Soon, the Nation of Israel will be greatly raised up and completely redeemed in the Full Redemption that we eagerly await – and we will all then understand, retroactively, the critical task that Israel played in history during its centuries of Exile.
It will become clear why the Jewish Nation suffered more than the other nations, and why it became a wretched symbol of degradation among the Gentiles. The situation was such that they mocked and ridiculed us by saying: "You claim that you are closer to G-d than anyone else, and yet look at you! The lowest of the low! Doesn't G-d watch over those who are close to Him, and even grant them extra favors? What a disgrace!"
In the future, all such questions will disappear. Everyone will realize that Israel's long-lasting suffering was not because we were lacking, but rather the opposite: Our high stature was the reason for all we went through.
Let us see how the Prophet Isaiah expressed it, beginning with the end of the story: "Behold My servant shall prosper, he shall be exalted and lifted up very high" (52:13). But in the next chapter, the Prophet describes the sharp pain of the Exile: "Despised and rejected, a man of pains and accustomed to illness, as one who hides his face, despised - and we held him of no account. He bore our illnesses, and our pains he carried; we considered him plagued by G-d and oppressed. But he was crushed because of our iniquities; the chastisement of our welfare was upon him, and with his wound we were healed."
That is, the tribulations that the People of Israel suffered were not only because of its own sins. We rather carried the sins of the entire world! For Israel is the heart of the body of nations – and the heart, we know, can either be the most diseased of all the organs, or the very symbol of the body's health.

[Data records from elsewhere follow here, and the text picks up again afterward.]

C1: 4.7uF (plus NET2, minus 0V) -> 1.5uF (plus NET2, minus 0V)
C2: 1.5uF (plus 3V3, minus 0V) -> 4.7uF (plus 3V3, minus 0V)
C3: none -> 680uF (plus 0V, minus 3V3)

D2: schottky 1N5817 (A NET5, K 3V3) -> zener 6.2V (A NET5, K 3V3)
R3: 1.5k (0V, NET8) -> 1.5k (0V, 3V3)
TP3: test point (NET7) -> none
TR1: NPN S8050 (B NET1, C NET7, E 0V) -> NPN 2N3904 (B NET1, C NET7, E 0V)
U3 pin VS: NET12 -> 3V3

The heart is sensitive and vulnerable; every feeling of fear, worry or sadness, and of love and hate, affects it immediately. Every quick movement, every incident that occurs to one of the other organs – has its influence upon the heart.
And on the other hand, because of its extreme sensitivity, it must itself be perfectly healthy in order to survive. If not, it cannot function. It cannot tolerate any kind of wound, as the other organs can; the other organs are dependent upon it, and it must be constantly sustained at the highest standards.

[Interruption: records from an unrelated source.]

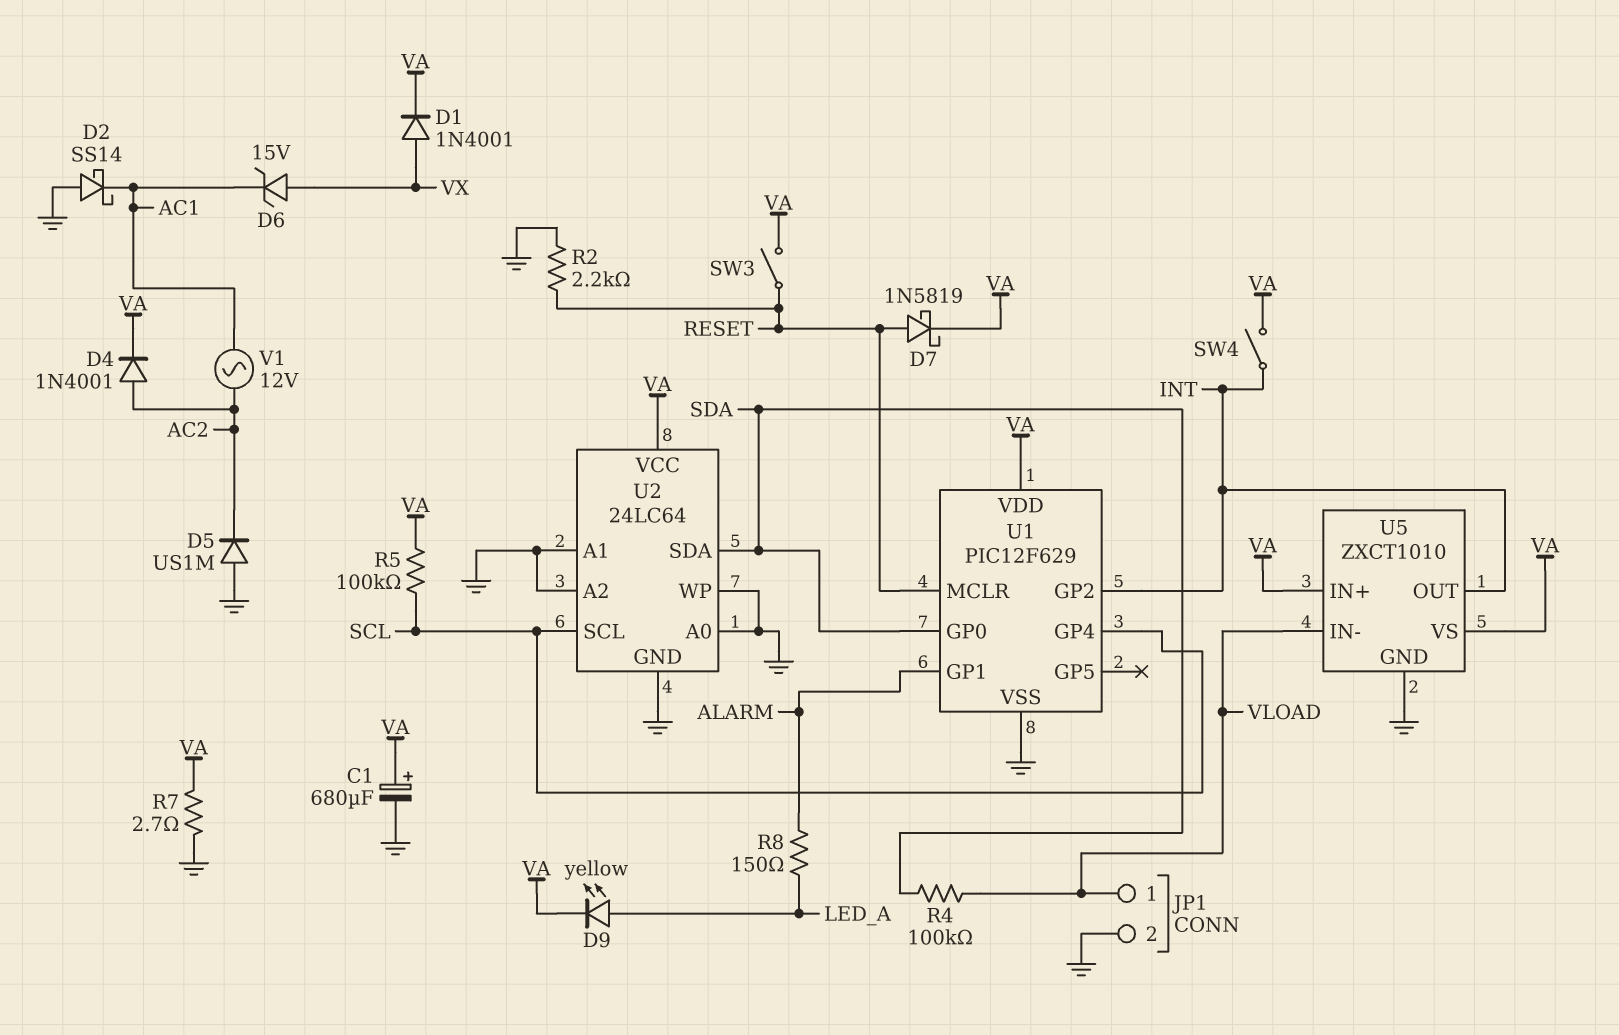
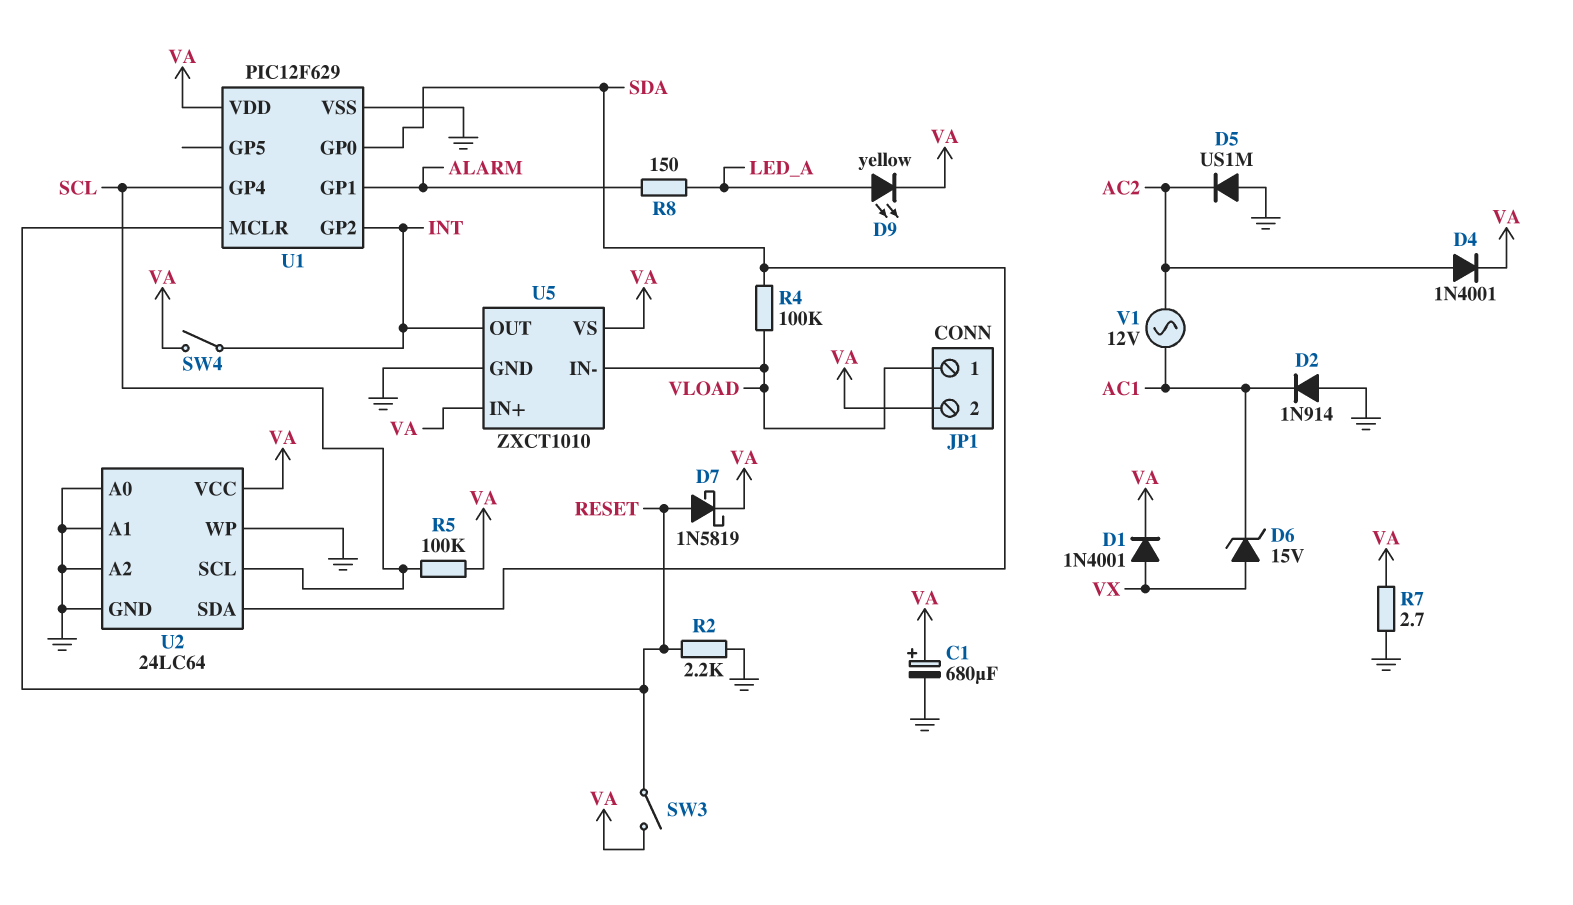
D2: schottky SS14 (A GND, K AC1) -> diode 1N914 (A GND, K AC1)
JP1 pin 2: GND -> VA

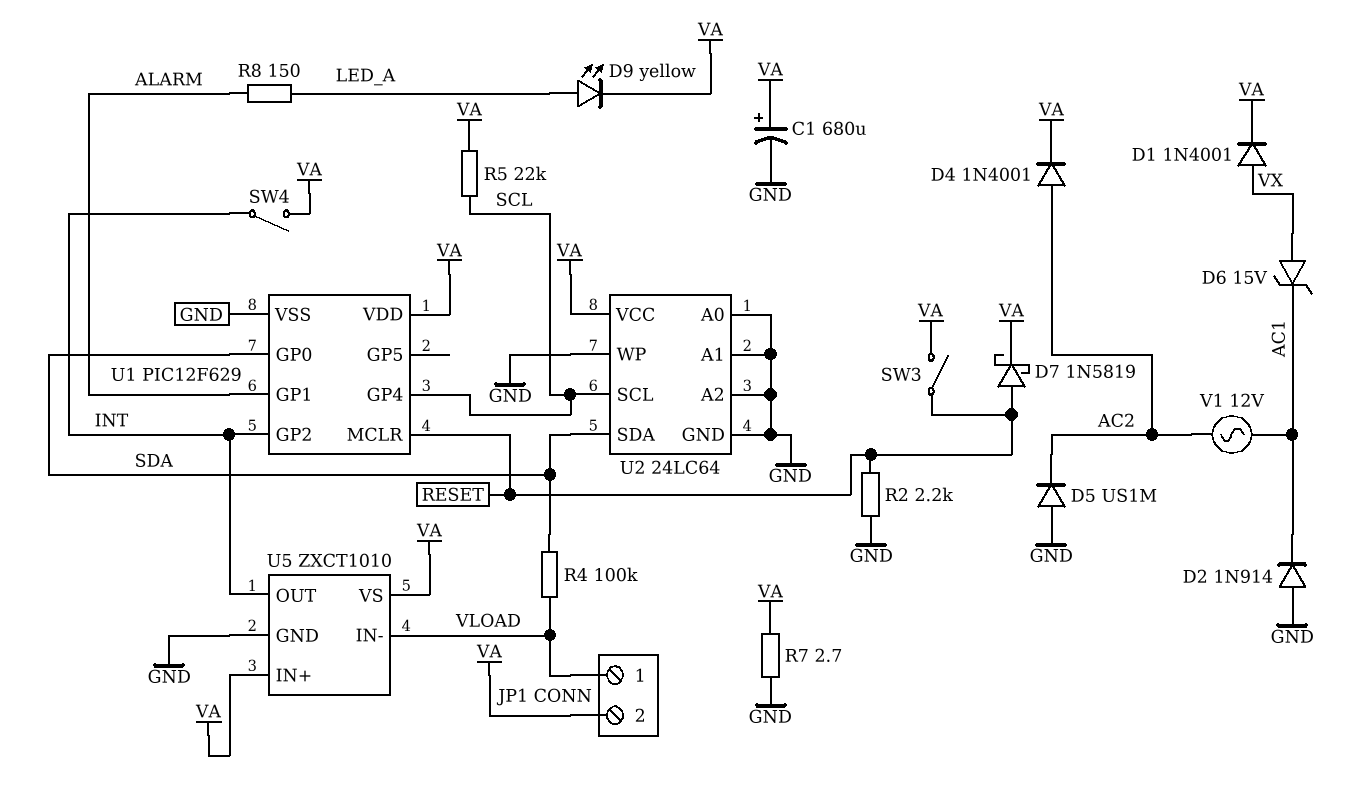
R5: 100k (SCL, VA) -> 22k (SCL, VA)

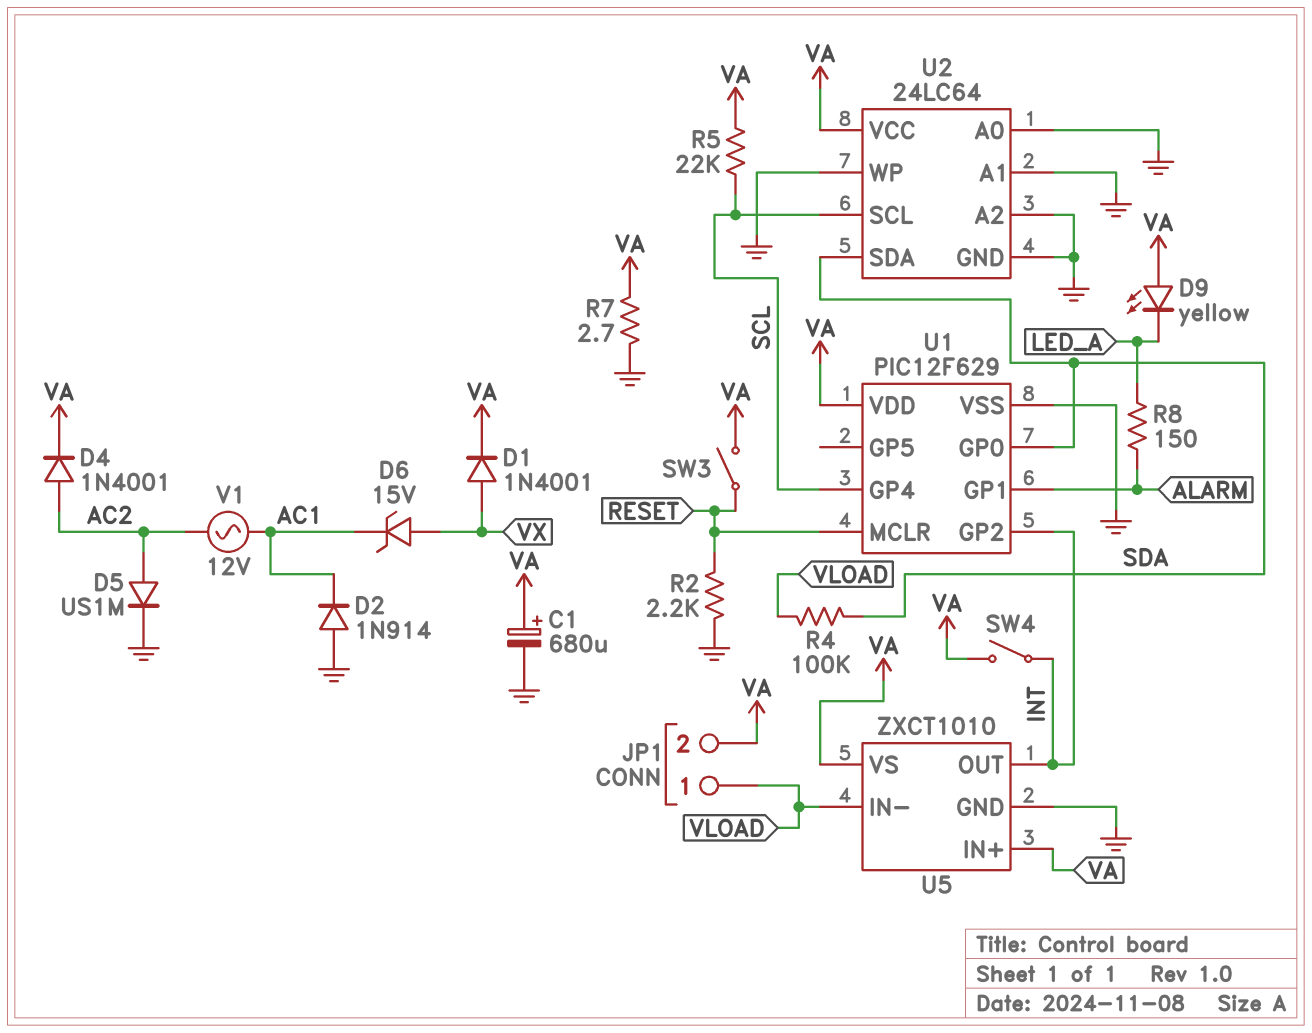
D5: diode US1M (A GND, K AC2) -> diode US1M (A AC2, K GND)
D7: schottky 1N5819 (A RESET, K VA) -> none
D9: LED yellow (A LED_A, K VA) -> LED yellow (A VA, K LED_A)

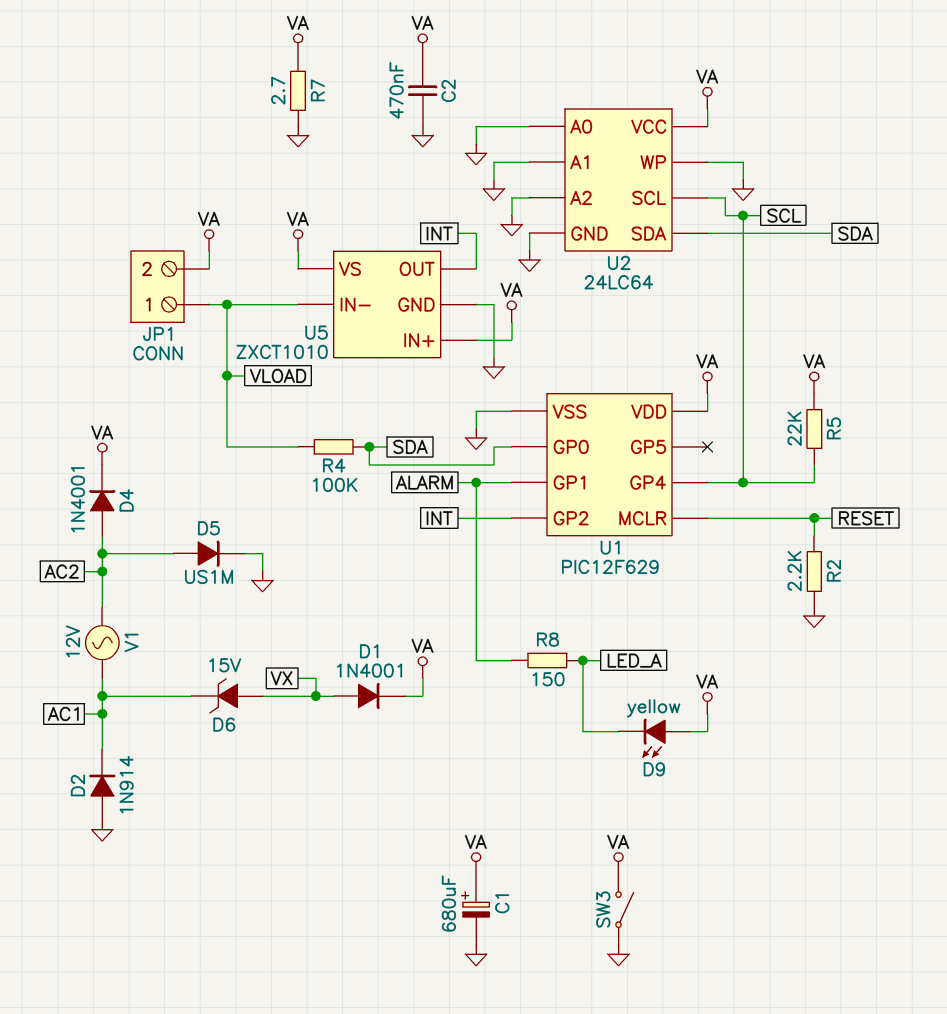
C2: none -> 470nF (GND, VA)
SW3: switch (RESET, VA) -> switch (GND, VA)
SW4: switch (INT, VA) -> none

Rabbi Yehuda HaLevy, in his work Sefer HaKuzari, teaches that just like the heart among the body's organs, so too is Israel among the nations of the world. Israel suffers more than all the others because it bears their sins. Israel is the one who is responsible for all. As G-d tells the Prophet Amos to tell Israel: "Only you have I known among all the families of the earth, therefore I will remember for you and count all your sins."
Yet, still and all, and as a result, G-d will never let the stack of Israel's sins pile up so high that it would cause them to deserve, Heaven forbid, a punishment of total destruction. This is in fact what happened with the Emorites: G-d allowed them to go unpunished for centuries, until they reached the breaking point (see B'reshit 15:16) – and were wiped off the face of the earth. With Israel this will never happen, for G-d punishes them at times, and forgives their sins one at a time, so that they will never pile up.
Thus says the Sage to the King of the Khazars in the above-quoted work: "We suffer when the rest of the world is at peace, but our pains and suffering are meant to strengthen our faith, cleanse the pure ones among us, and remove all dirt and stains from within us – and this brings the world to a state where it can grasp and cleave to the concepts of Divinity." The Kuzari continues that this is the entire idea of the world, to ensure that it cleaves to these concepts – via those who are worthy of such, via the 'heart of the nations,' the Nation of Israel. The reference is specifically to the great men of spirit in Israel, the treasured of the treasure, the prophets and righteous people.
In short, the definition of Israel as the "heart of the nations" indicates, on the one hand, the greatness and singularity of Israel, and on the other, the connection between the Nation of Israel and the other peoples.